To function as a quantum organization, you must function as an open system.
"Equilibrium is neither the goal nor the fate of living systems." The beauty of ActiveRain is that it is not governed by Newtonian principles of business. It has the characteristics of a self organizing system. It's viability comes from "it's capacity to adapt as needed, to create structures that fit the moment." It is characterized by an openness to disequilibrium, to disturbances that other business models would seek to eliminate.
ActiveRain is a model of an open organization.
"An open organization doesn't look for information that makes it feel good, that verifies its past and validates it's present. It is deliberately looking for information that might threaten it's stability, knock it off balance, and open it to growth. This is so different from the way information is handled in well-defended organizations. In these, only information that confirms existing plans or leadership is let in.
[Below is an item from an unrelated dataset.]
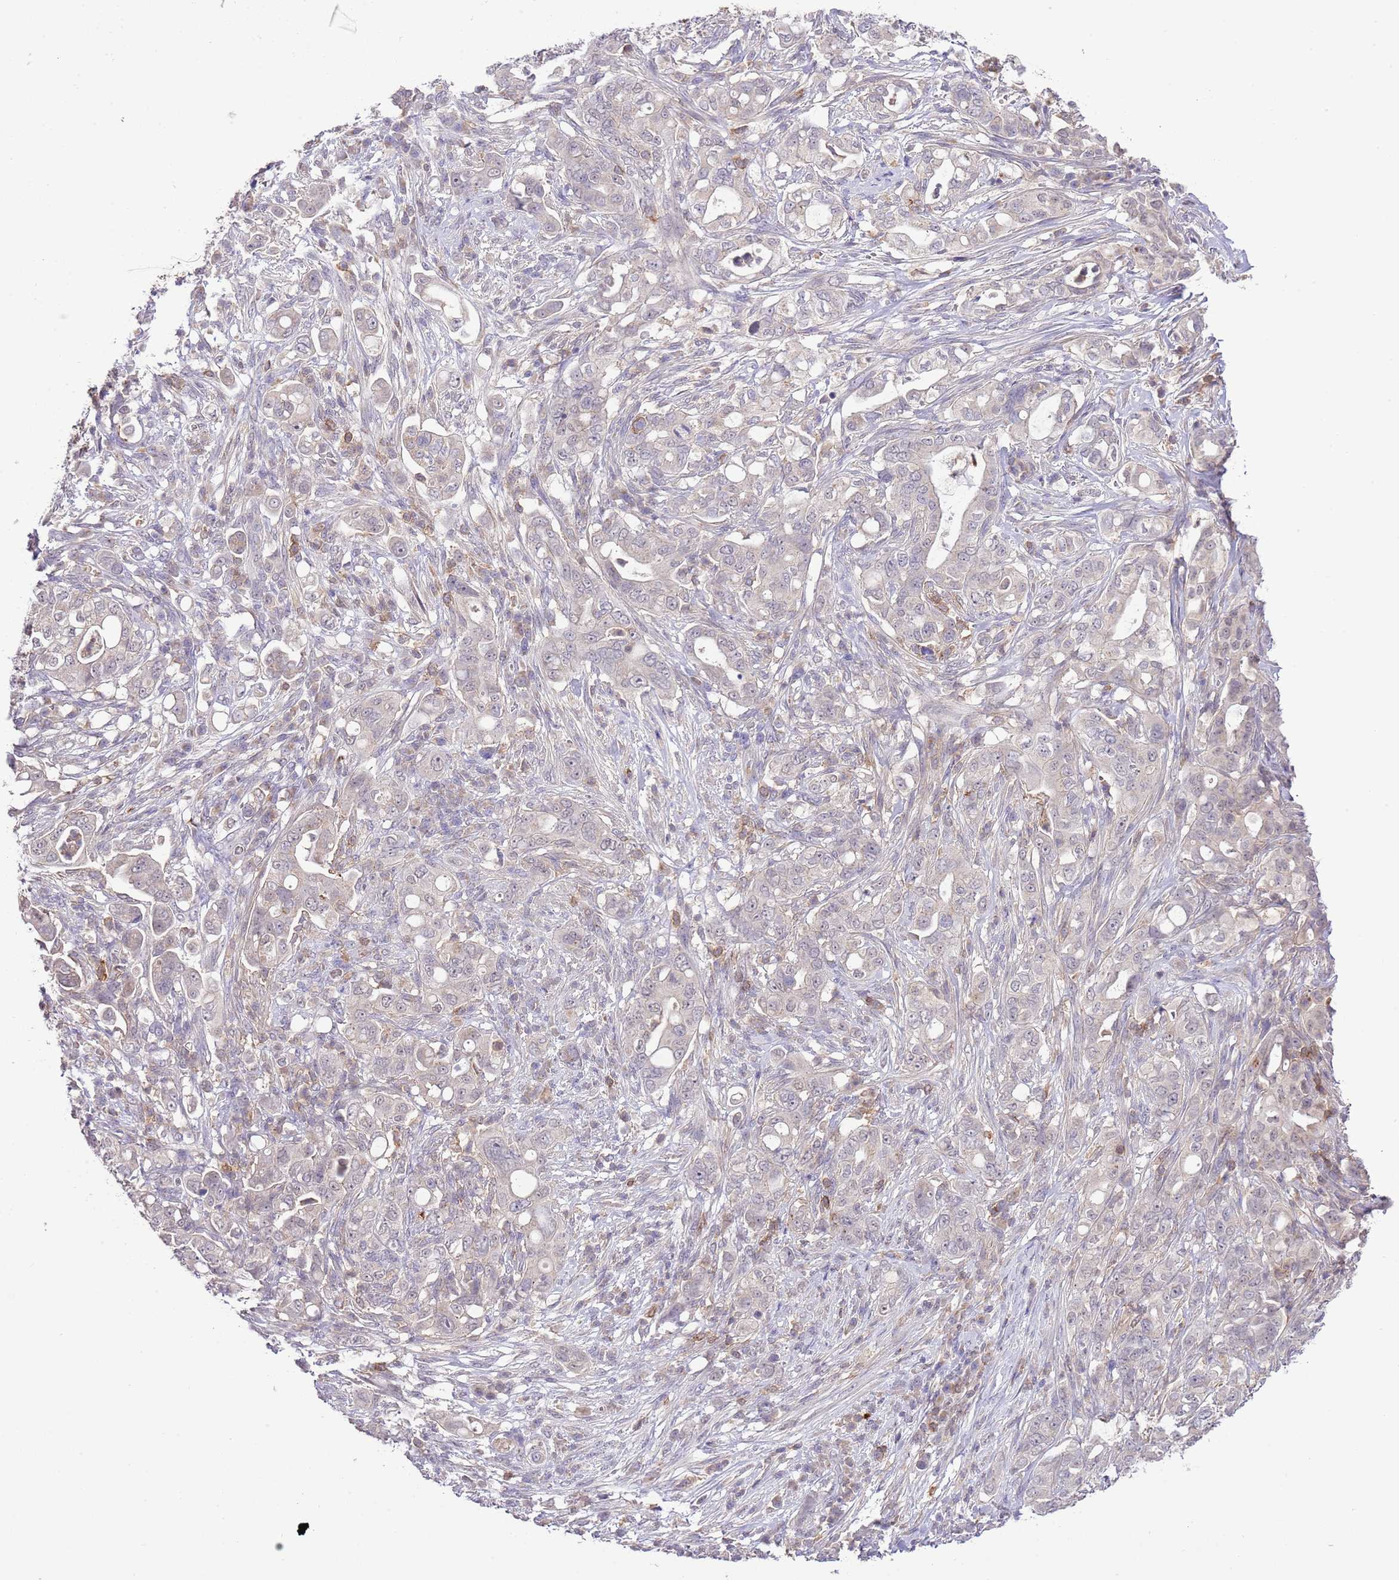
{"staining": {"intensity": "negative", "quantity": "none", "location": "none"}, "tissue": "pancreatic cancer", "cell_type": "Tumor cells", "image_type": "cancer", "snomed": [{"axis": "morphology", "description": "Normal tissue, NOS"}, {"axis": "morphology", "description": "Adenocarcinoma, NOS"}, {"axis": "topography", "description": "Lymph node"}, {"axis": "topography", "description": "Pancreas"}], "caption": "Micrograph shows no significant protein expression in tumor cells of adenocarcinoma (pancreatic).", "gene": "EFHD1", "patient": {"sex": "female", "age": 67}}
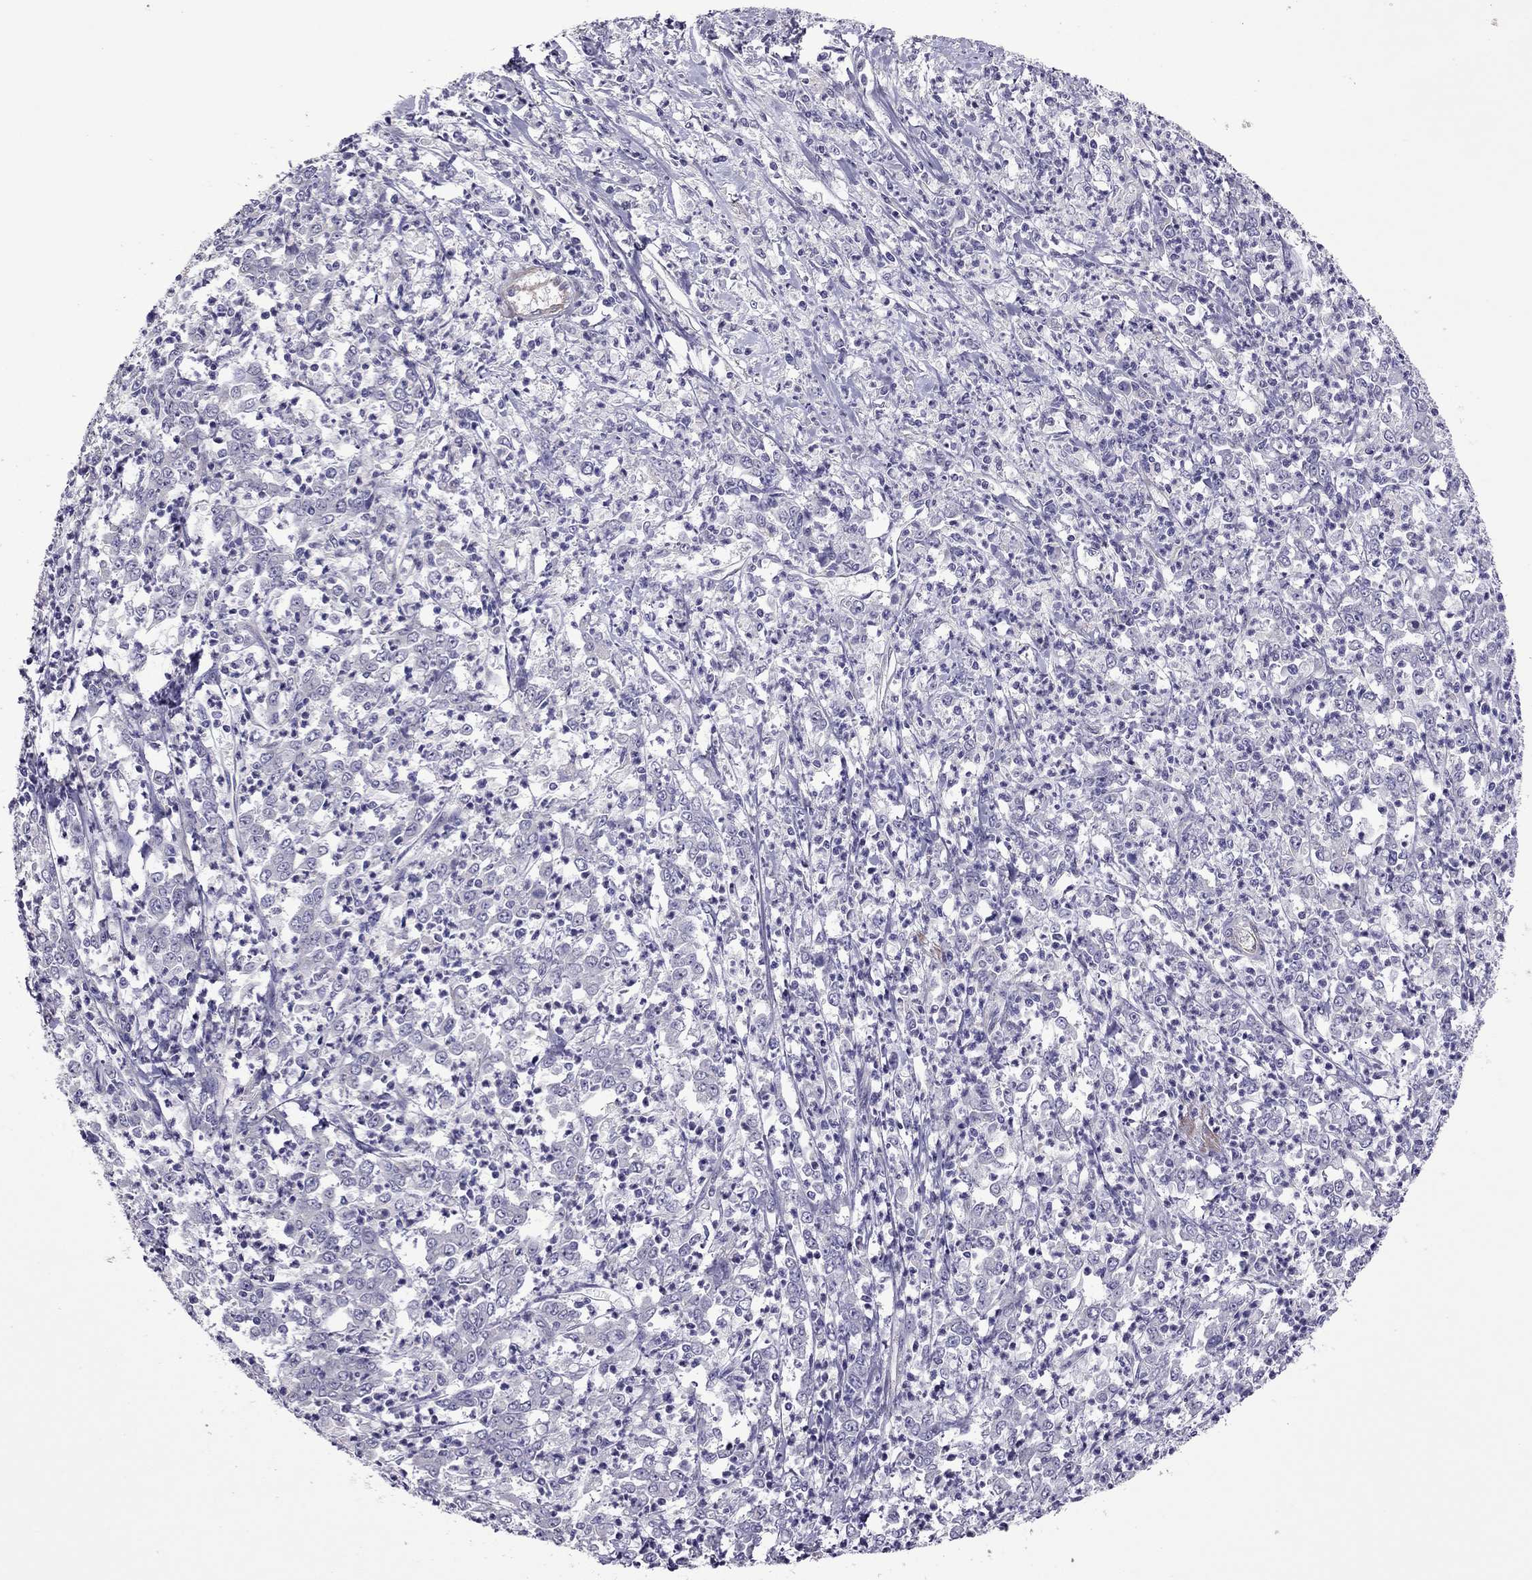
{"staining": {"intensity": "negative", "quantity": "none", "location": "none"}, "tissue": "stomach cancer", "cell_type": "Tumor cells", "image_type": "cancer", "snomed": [{"axis": "morphology", "description": "Adenocarcinoma, NOS"}, {"axis": "topography", "description": "Stomach, lower"}], "caption": "This is an immunohistochemistry image of stomach cancer. There is no expression in tumor cells.", "gene": "SLC16A8", "patient": {"sex": "female", "age": 71}}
Closed off from disturbances, kept at equilibrium, such organizations run down, atrophy, and die." - Margaret Wheatley
Organizations usually act in complete reverse of this. Organizations have acted on the false notion that secrecy, isolation and strong boundaries are the best way to preserve their uniqueness. "But this self-organizing world teaches that boundaries not only create distinctions; they are also places for communication and exchange. Because system members engage in continual exchanges among themselves and with their environment, the system develops greater freedom from the environment." It's a paradox, but it's the way open systems work. An open system's need to maintain itself often leads to something new and different. Disturbances cause it to react. It changes to preserve itself. The identity, defined by the relationships of the organization, drives the parts and the system makes the adjustment necessary to preserve it's identity.
This is why ActiveRain works even when it feels like it's not.
New organizational models discourage stasis, balance and equilibrium. Why? Because new science teaches us these are not GOAL states, but TEMPORARY states. "What endures is process - dynamic, adaptive, creative."
As a result, each part, or "member", learns it's relationship to the other members, not by coercion, but through self-organization. It is the natural result of an open system. I learned a great deal from this open system in the past two days. I now know, both emotionally and intellectually, what my role here needs to be, and it's NOT talking about real estate transactions. It was the open system that provided the opportunity to stray from my comfort zone to learn from a place of disequilibrium, disturbance, discomfort.
To the ActiveRain creators... your system is working just the way it should, even when, in the moment, it doesn't feel like it is.